Materials and Methods

From lane 2 to lane 7, scaffolds with different preservation time were tested. The gel electrophoresis result has shown that all of the folded scaffolds were still in a good situation for further DNA origami assembly because each of them had a clear band that lined in a line (Figure 7). From lane 8 to 10, the same staple samples with different folded or purified condition were tested. For the unpurified staple samples, bands could clearly be seen at the bottom, while the band was nearly disappeared after the staple sample was purified (Figure 7). This suggested that Amicon Ultra-0.5 mL Centrifugal Filters with 100 kDa MWCO could successfully purify excess staple strands. From lane 11 to 13, DNA origami assembly was tested. Compare the unfolded DNA sample with the folded DNA origami samples, the upper bands of the folded ones were seen to have a downward shift (Figure 7). This suggested that the change of DNA structure might occur, implying a possible DNA origami structure assembly. In this group, we could also see bands at the bottom of the unpurified samples while the band at the bottom of the purified DNA origami samples disappeared. The result of gel electrophoresis showed that we possibly completed DNA origami folding and our purification methods could successfully remove excess staple strands, hence gaining the higher purity of DNA origami sample. To confirm the DNA origami structure, we further took TEM imaging.

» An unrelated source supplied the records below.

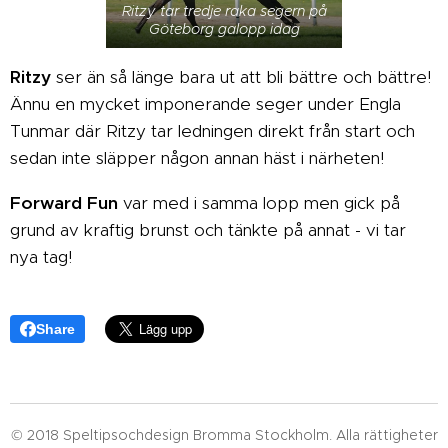
Ritzy tar tredje raka segern på
Göteborg galopp idag
Ritzy
ser än så länge bara ut att bli bättre och bättre!
Ännu en mycket imponerande seger under Engla
Tunmar där Ritzy tar ledningen direkt från start och
sedan inte släpper någon annan häst i närheten!
Forward Fun
var med i samma lopp men gick på
grund av kraftig brunst och tänkte på annat - vi tar
nya tag!
Share
© 2018 Speltipsochdesign Bromma Stockholm. Alla rättigheter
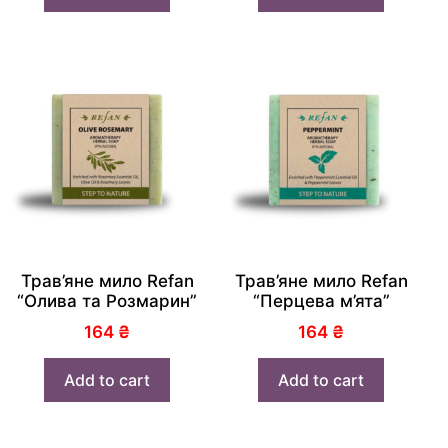
Трав’яне мило Refan
Трав’яне мило Refan
“Олива та Розмарин”
“Перцева м’ята”
164
₴
164
₴
Add to cart
Add to cart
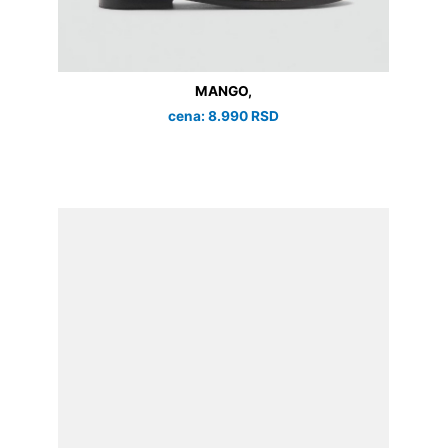
MANGO,
cena: 8.990 RSD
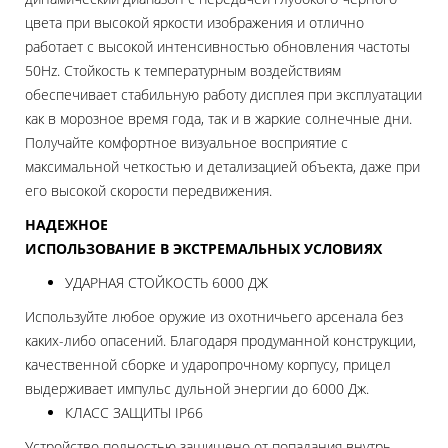
цвета при высокой яркости изображения и отлично
работает с высокой интенсивностью обновления частоты
50Hz. Стойкость к температурным воздействиям
обеспечивает стабильную работу дисплея при эксплуатации
как в морозное время года, так и в жаркие солнечные дни.
Получайте комфортное визуальное восприятие с
максимальной четкостью и детализацией объекта, даже при
его высокой скорости передвижения.
НАДЕЖНОЕ
ИСПОЛЬЗОВАНИЕ В ЭКСТРЕМАЛЬНЫХ УСЛОВИЯХ
УДАРНАЯ СТОЙКОСТЬ 6000 ДЖ
Используйте любое оружие из охотничьего арсенала без
каких-либо опасений. Благодаря продуманной конструкции,
качественной сборке и ударопрочному корпусу, прицел
выдерживает импульс дульной энергии до 6000 Дж.
КЛАСС ЗАЩИТЫ IP66
Устройство полностью защищено от попадания внутрь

30 nM DNA origami samples were fixed on the TEM grids with 2 % uranyl acetate (UA) negatively-stained. The grids were later examined by TEM under 15000× (Figure 8). Several triangular DNA origami nanostructures were seen. The DNA origami structure was shown in an intact planer equilateral triangle (Figure 5-red circle). The length of each side of the triangle was approximately 120 nm.

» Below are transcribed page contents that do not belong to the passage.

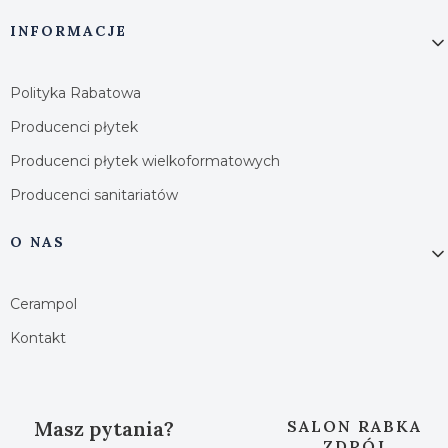
INFORMACJE
Polityka Rabatowa
Producenci płytek
Producenci płytek wielkoformatowych
Producenci sanitariatów
O NAS
Cerampol
Kontakt
Masz pytania?
SALON RABKA
ZDRÓJ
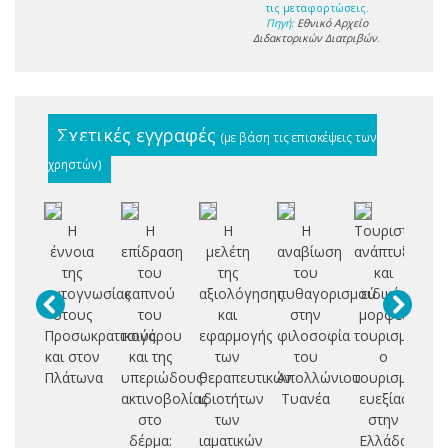
τις μεταφορτώσεις.
Πηγή:
Εθνικό Αρχείο
Διδακτορικών Διατριβών
.
Σχετικές εγγραφές
(με βάση τις επισκέψεις των
χρηστών)
Η
Η
Η
Η
Τουριστική
Επ
έννοια
επίδραση
μελέτη
αναβίωση
ανάπτυξη
της
του
της
του
και
ια
αυτογνωσίας
καπνού
αξιολόγησης
πυθαγορισμού
ειδικές
στους
του
και
στην
μορφές
Προσωκρατικούς
τσιγάρου
εφαρμογής
φιλοσοφία
τουρισμού:
ει
και στον
και της
των
του
ο
αρ
Πλάτωνα
υπεριώδους
θεραπευτικών
Απολλώνιου
τουρισμός
ακτινοβολίας
ιδιοτήτων
Τυανέα
ευεξίας
βι
στο
των
στην
δέρμα:
ιαματικών
Ελλάδα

Biotin-modified capture strands were first bound to streptavidin-coated magnetic beads. After capture strands binding to the beads, the supernatant was collected (B) and analyzed by agarose gel electrophoresis (AGE). The beads were then washed and the supernatant the first-time wash was also collected (W1). The AGE result showed that nearly no bands could be seen, indicating capture strands might almost bound on the beads (Figure 9). Later, DNA origami samples were added to the capture-coated beads. After incubation, the supernatant was collected (C) for AGE analysis in order to check whether origami was captured by beads. However, a bright band was shown in the sample C, which meant some DNA origami had not been captured through the capture step (Figure 9). While compare with 10 nM DNA origami sample without carrying out sequential pull-down purification (U), which was the same molar concentration as the origami sample added in the capture step, the sample C had a flatter and a little bit darker band than the sample U, showing decrease of DNA origami; in other words, some DNA origami had been captured by beads. Finally, release strand solution was added and the supernatant was collected after incubation (R) to see whether DNA origami was released from the capture beads. From the result of AGE, a dark but still clear band could be seen in the sample R (Figure 9). This suggested there were DNA origami samples released from capture beads, ensuring that some DNA origami was truly bound on the beads in the capture step and the purified DNA origami sample was gained after the release step. Though the recovery yield of DNA origami could still be improved, we got a preliminary success in sequential pull-down purification. This purification method could further be used to purify NK-92 cell exosome by our DNA origami with functional aptamers specifically binding to exosome and then purifying through sequential pull-down reactions.